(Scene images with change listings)
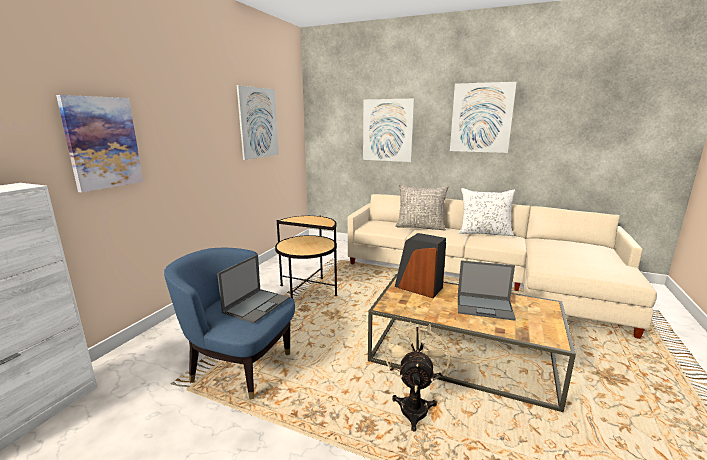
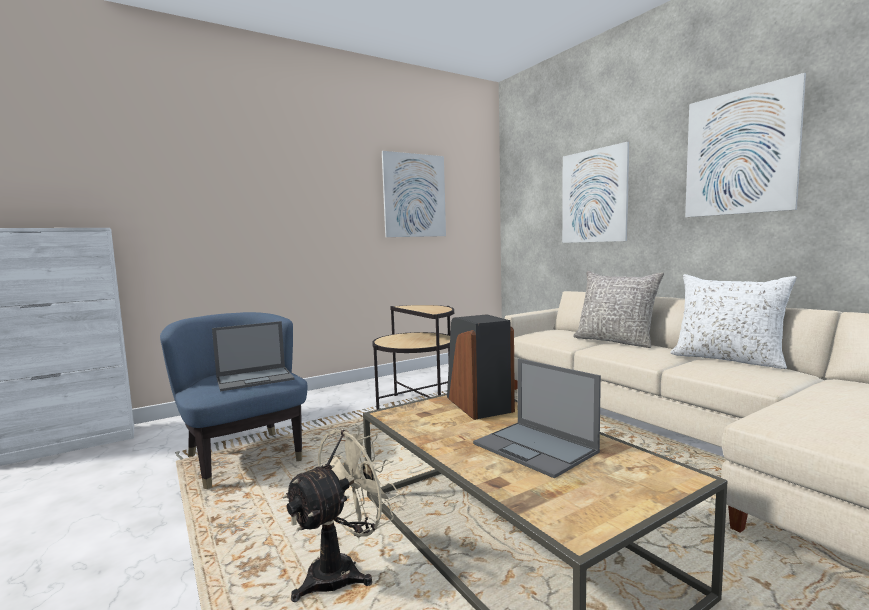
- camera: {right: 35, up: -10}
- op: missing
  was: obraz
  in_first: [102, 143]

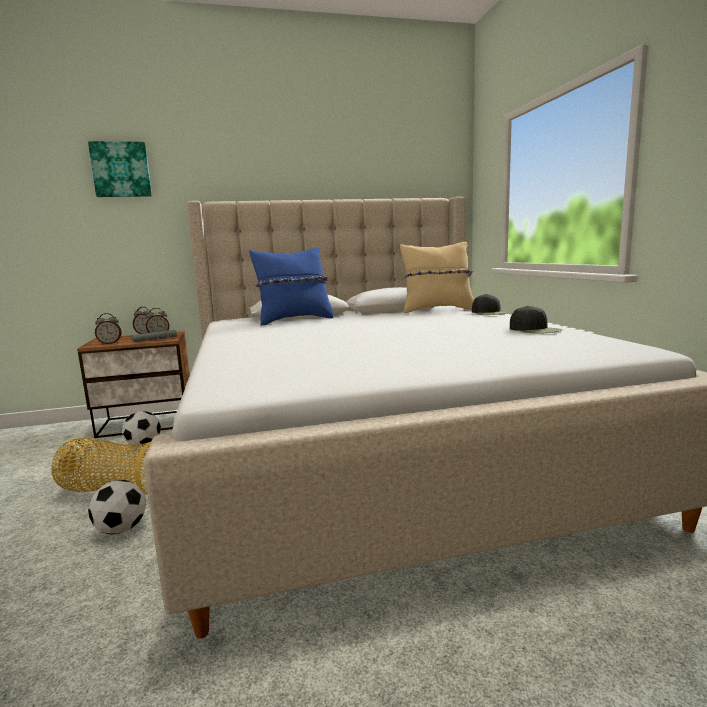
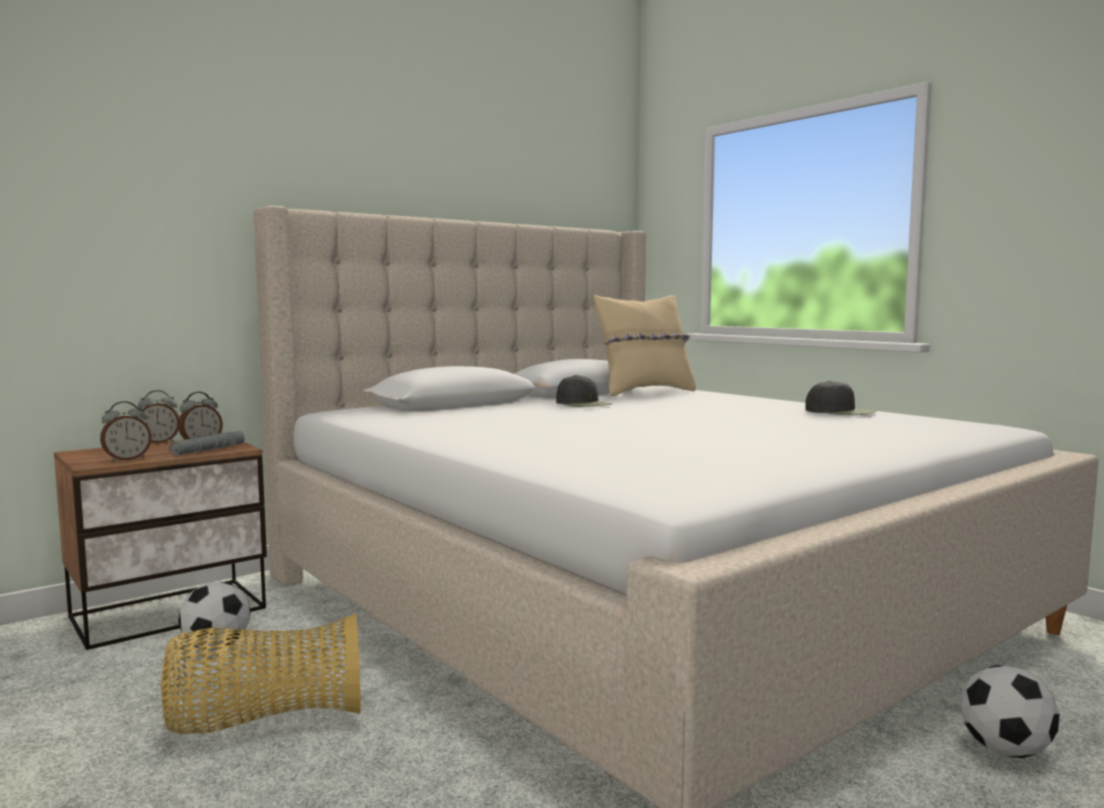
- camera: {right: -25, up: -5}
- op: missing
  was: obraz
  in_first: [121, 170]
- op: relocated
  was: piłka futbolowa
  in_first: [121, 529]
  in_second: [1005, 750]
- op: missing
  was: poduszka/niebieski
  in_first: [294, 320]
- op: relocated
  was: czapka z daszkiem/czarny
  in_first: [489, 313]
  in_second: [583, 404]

WHAT IS NEEDED:
Leave out the images and copy every record above exactly.

ANSWER FOR THIS EXERCISE:
- camera: {right: 35, up: -10}
- op: missing
  was: obraz
  in_first: [102, 143]

- camera: {right: -25, up: -5}
- op: missing
  was: obraz
  in_first: [121, 170]
- op: relocated
  was: piłka futbolowa
  in_first: [121, 529]
  in_second: [1005, 750]
- op: missing
  was: poduszka/niebieski
  in_first: [294, 320]
- op: relocated
  was: czapka z daszkiem/czarny
  in_first: [489, 313]
  in_second: [583, 404]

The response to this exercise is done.